On the other hand, building a 50,000 core cluster could easily cost $20 million to $30 million, he said. The Schrödinger project, by contrast, cost about $4,850 per hour to run.

For this trial, the cluster had access to all regions of AWS and used all of them in some capacity. The application used the various EC2 APIs to provision the resources.

“All the compound data for analysis was uploaded into S3 [Amazon’s Simple Storage System]. The cluster was provisioned along side it and grabbed data from S3 to run the calculations and then pushed it back into S3,” said Crowe, who will be talking about the implementation Thursday at an Amazon event in New York. The application also took advantage of some Amazon IP address and DNS capabilities.

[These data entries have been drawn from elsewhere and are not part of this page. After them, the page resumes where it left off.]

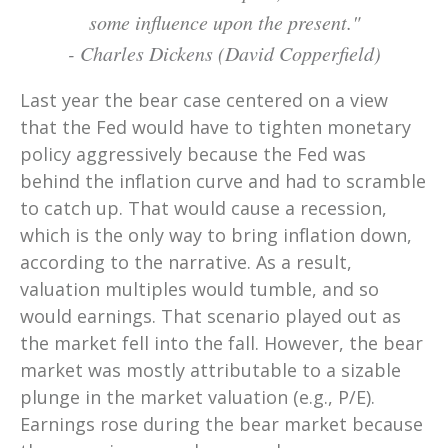
some influence upon the present.
"
-
Charles Dickens (David Copperfield)
Last year the bear case centered on a view
that the Fed would have to tighten monetary
policy aggressively because the Fed was
behind the inflation curve and had to scramble
to catch up. That would cause a recession,
which is the only way to bring inflation down,
according to the narrative. As a result,
valuation multiples would tumble, and so
would earnings. That scenario played out as
the market fell into the fall. However, the bear
market was mostly attributable to a sizable
plunge in the market valuation (e.g., P/E).
Earnings rose during the bear market because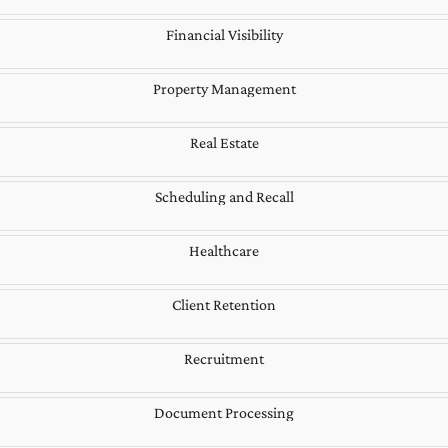
Financial Visibility
Property Management
Real Estate
Scheduling and Recall
Healthcare
Client Retention
Recruitment
Document Processing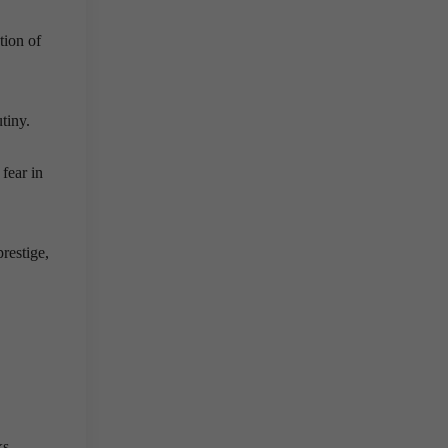
tion of
tiny.
fear in
restige,
ks,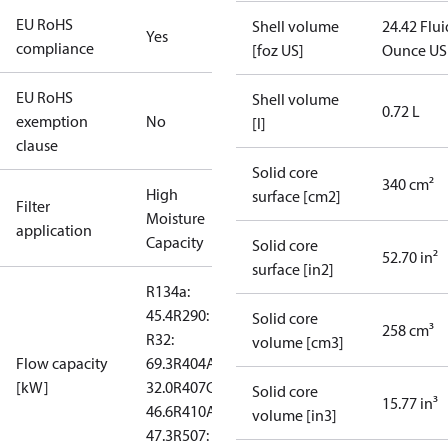
EU RoHS
Shell volume
24.42 Flui
Yes
compliance
[foz US]
Ounce US
EU RoHS
Shell volume
0.72 L
exemption
No
[l]
clause
Solid core
340 cm²
High
surface [cm2]
Filter
Moisture
application
Capacity
Solid core
52.70 in²
surface [in2]
R134a:
45.4
R290: --
Solid core
258 cm³
R32:
volume [cm3]
Flow capacity
69.3
R404A:
[kW]
32.0
R407C:
Solid core
15.77 in³
46.6
R410A:
volume [in3]
47.3
R507: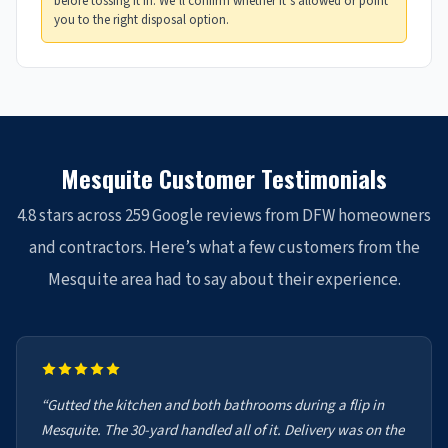
before tossing it in. We’ll confirm whether it’s allowed or point
you to the right disposal option.
Mesquite Customer Testimonials
4.8 stars across 259 Google reviews from DFW homeowners
and contractors. Here’s what a few customers from the
Mesquite area had to say about their experience.
“Gutted the kitchen and both bathrooms during a flip in
Mesquite. The 30-yard handled all of it. Delivery was on the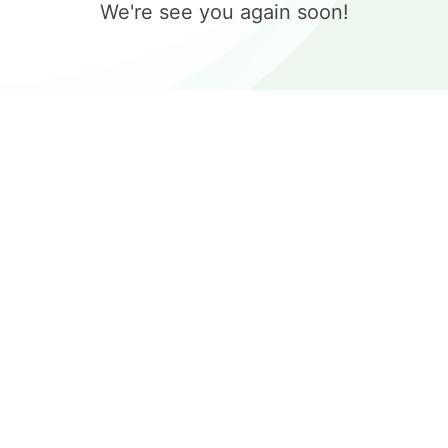
We're see you again soon!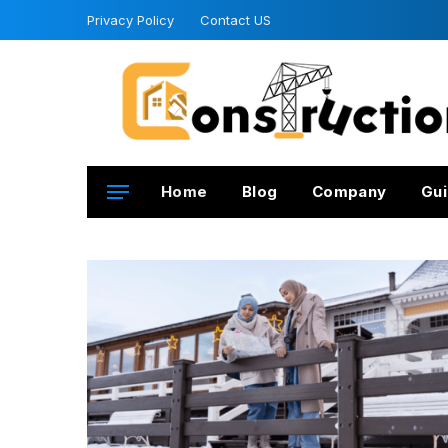
Privacy Policy
Contact US
Home
Blog
Company
Gui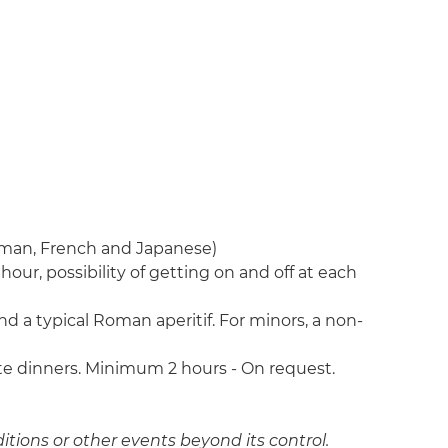
erman, French and Japanese)
hour, possibility of getting on and off at each
d a typical Roman aperitif. For minors, a non-
vate dinners. Minimum 2 hours - On request.
itions or other events beyond its control.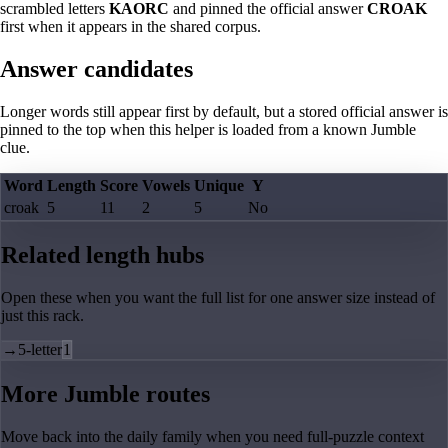
scrambled letters
KAORC
and pinned the official answer
CROAK
first when it appears in the shared corpus.
Answer candidates
Longer words still appear first by default, but a stored official answer is
pinned to the top when this helper is loaded from a known Jumble
clue.
Word
Length
Score
Vowels
Unique
Y
croak
5
11
2
5
No
Related length hubs
Open these when you want the full list for one answer size instead of
just this rack.
→
5-letter
1
More Jumble routes
Move back into the daily family when you need full-puzzle context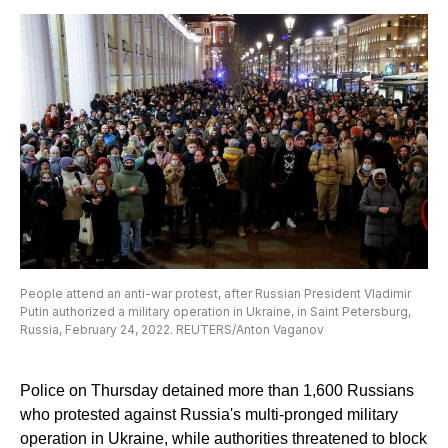
People attend an anti-war protest, after Russian President Vladimir
Putin authorized a military operation in Ukraine, in Saint Petersburg,
Russia, February 24, 2022. REUTERS/Anton Vaganov
Police on Thursday detained more than 1,600 Russians
who protested against Russia's multi-pronged military
operation in Ukraine, while authorities threatened to block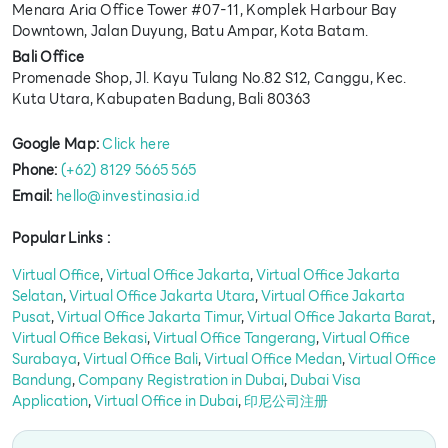
Menara Aria Office Tower #07-11, Komplek Harbour Bay
Downtown, Jalan Duyung, Batu Ampar, Kota Batam.
Bali Office
Promenade Shop, Jl. Kayu Tulang No.82 S12, Canggu, Kec.
Kuta Utara, Kabupaten Badung, Bali 80363
Google Map:
Click here
Phone:
(+62) 8129 5665 565
Email:
hello@investinasia.id
Popular Links :
Virtual Office
,
Virtual Office Jakarta
,
Virtual Office Jakarta
Selatan
,
Virtual Office Jakarta Utara
,
Virtual Office Jakarta
Pusat
,
Virtual Office Jakarta Timur
,
Virtual Office Jakarta Barat
,
Virtual Office Bekasi
,
Virtual Office Tangerang
,
Virtual Office
Surabaya
,
Virtual Office Bali
,
Virtual Office Medan
,
Virtual Office
Bandung
,
Company Registration in Dubai
,
Dubai Visa
Application
,
Virtual Office in Dubai
,
印尼公司注册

Finding a needle in a very big haystack

Farid could not talk much about the specific research purpose other than to say the goal was to find compounds that could be developed into drugs that fight a type of cancer.  The use of the huge cluster enabled Schrödinger to use the more accurate version of its Glide software — in the past it would have had to use the less accurate screen and perhaps miss some compounds that could be extremely useful.

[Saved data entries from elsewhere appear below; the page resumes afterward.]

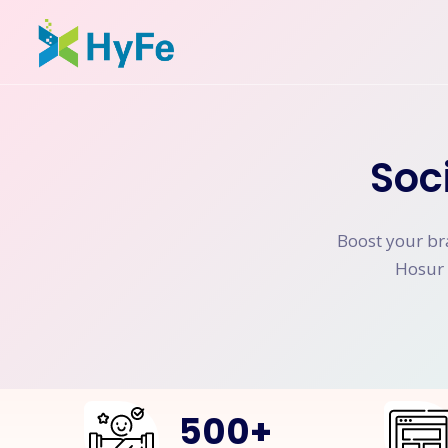
Soc
Boost your br
Hosur 
500
+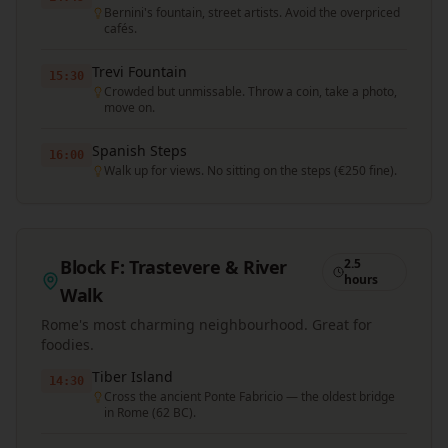
Bernini's fountain, street artists. Avoid the overpriced
cafés.
Trevi Fountain
15:30
Crowded but unmissable. Throw a coin, take a photo,
move on.
Spanish Steps
16:00
Walk up for views. No sitting on the steps (€250 fine).
Block F: Trastevere & River
2.5
hours
Walk
Rome's most charming neighbourhood. Great for
foodies.
Tiber Island
14:30
Cross the ancient Ponte Fabricio — the oldest bridge
in Rome (62 BC).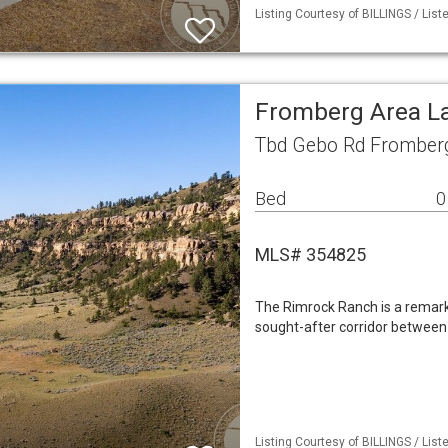
Listing Courtesy of BILLINGS / Lis
Fromberg Area L
Tbd Gebo Rd Fromber
Bed
0
MLS# 354825
The Rimrock Ranch is a remarka
sought-after corridor between
Listing Courtesy of BILLINGS / Lis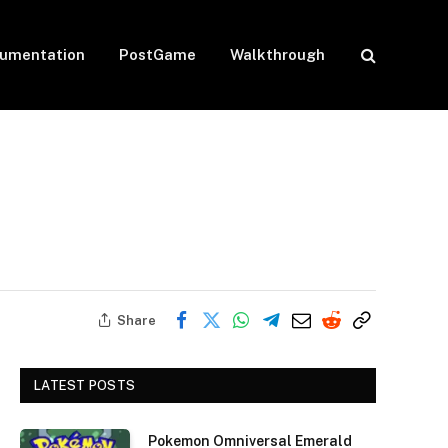
umentation
PostGame
Walkthrough
Share
LATEST POSTS
Pokemon Omniversal Emerald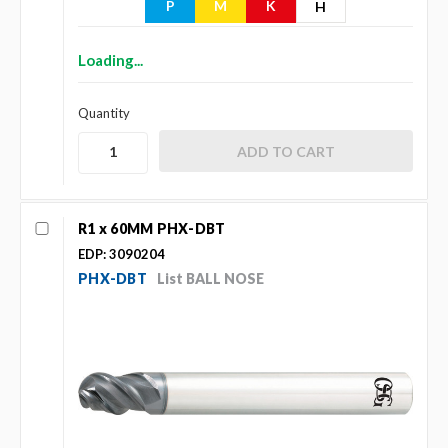
P
M
K
H
Loading...
Quantity
R1 x 60MM PHX-DBT
EDP: 3090204
PHX-DBT
List BALL NOSE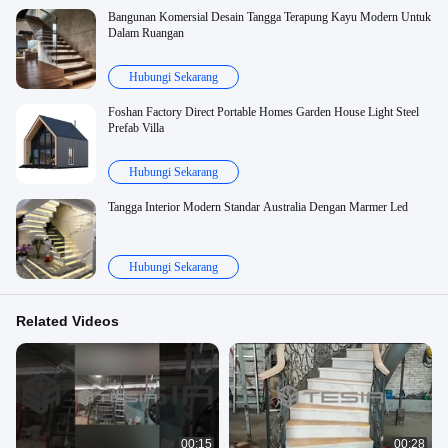
Bangunan Komersial Desain Tangga Terapung Kayu Modern Untuk
Dalam Ruangan
Hubungi Sekarang
Foshan Factory Direct Portable Homes Garden House Light Steel
Prefab Villa
Hubungi Sekarang
Tangga Interior Modern Standar Australia Dengan Marmer Led
Hubungi Sekarang
Related Videos
00:15
00:28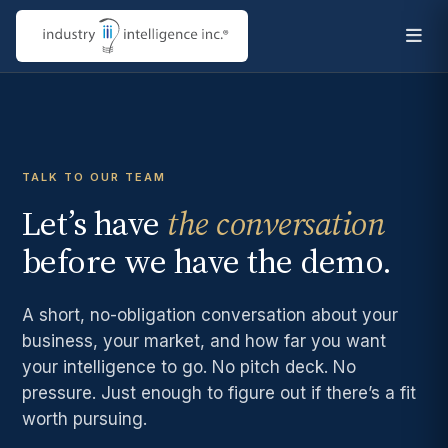
TALK TO OUR TEAM
Let’s have
the conversation
before we have the demo.
A short, no-obligation conversation about your
business, your market, and how far you want
your intelligence to go. No pitch deck. No
pressure. Just enough to figure out if there’s a fit
worth pursuing.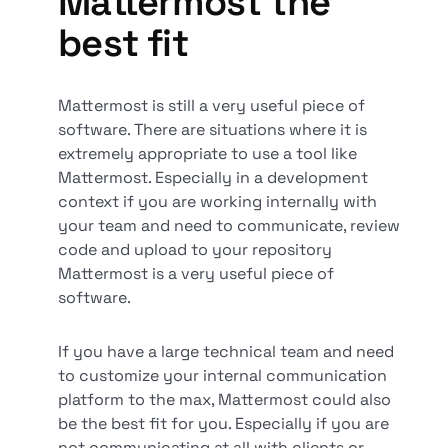
Mattermost the
best fit
Mattermost is still a very useful piece of
software. There are situations where it is
extremely appropriate to use a tool like
Mattermost. Especially in a development
context if you are working internally with
your team and need to communicate, review
code and upload to your repository
Mattermost is a very useful piece of
software.
If you have a large technical team and need
to customize your internal communication
platform to the max, Mattermost could also
be the best fit for you. Especially if you are
not communicating at all with clients or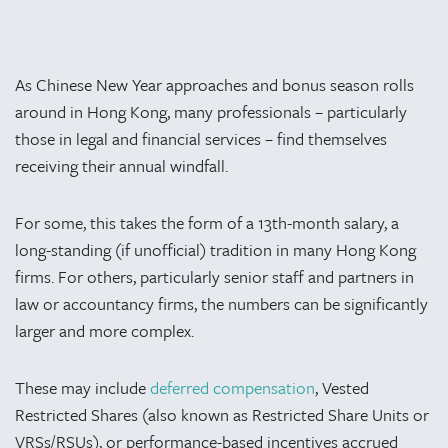
As Chinese New Year approaches and bonus season rolls
around in Hong Kong, many professionals – particularly
those in legal and financial services – find themselves
receiving their annual windfall.
For some, this takes the form of a 13th-month salary, a
long-standing (if unofficial) tradition in many Hong Kong
firms. For others, particularly senior staff and partners in
law or accountancy firms, the numbers can be significantly
larger and more complex.
These may include
deferred compensation
, Vested
Restricted Shares (also known as Restricted Share Units or
VRSs/RSUs), or performance-based incentives accrued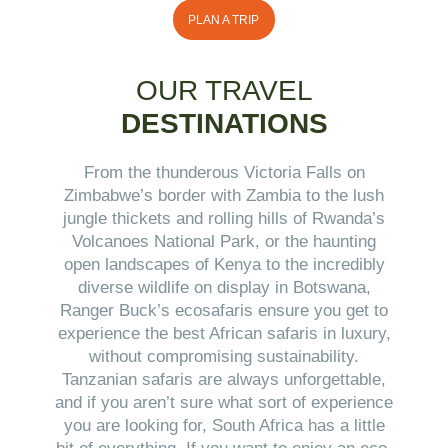
PLAN A TRIP
OUR TRAVEL
DESTINATIONS
From the thunderous Victoria Falls on
Zimbabwe’s border with Zambia to the lush
jungle thickets and rolling hills of Rwanda’s
Volcanoes National Park, or the haunting
open landscapes of Kenya to the incredibly
diverse wildlife on display in Botswana,
Ranger Buck’s ecosafaris ensure you get to
experience the best African safaris in luxury,
without compromising sustainability.
Tanzanian safaris are always unforgettable,
and if you aren’t sure what sort of experience
you are looking for, South Africa has a little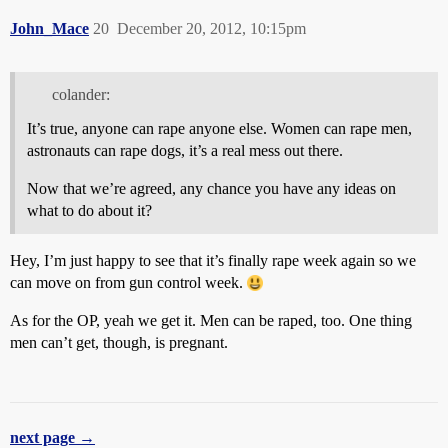
John_Mace
20
December 20, 2012, 10:15pm
colander:
It’s true, anyone can rape anyone else. Women can rape men,
astronauts can rape dogs, it’s a real mess out there.
Now that we’re agreed, any chance you have any ideas on
what to do about it?
Hey, I’m just happy to see that it’s finally rape week again so we
can move on from gun control week.
As for the OP, yeah we get it. Men can be raped, too. One thing
men can’t get, though, is pregnant.
next page →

“The problem they’re solving is amazing. It’s like the target is a lock and the confirmation is a key — what Ramy’s software does is let you simulate 21 million keys potentially matching that lock. There are typically a number of false negatives and the reason is you can’t sample all the orientations [of key to lock] properly so it will not show a match that could actually be a match. You could miss amazing drugs that could have an impact,” Crowe said.

The use of this huge cluster enabled Schrödinger to run its much more accurate, but much more compute-intensive version of its screening software and find compound candidates the other software may have missed.

The result of the three-hour run? “We identified  a number of compounds that we will purchase and test,” Farid said.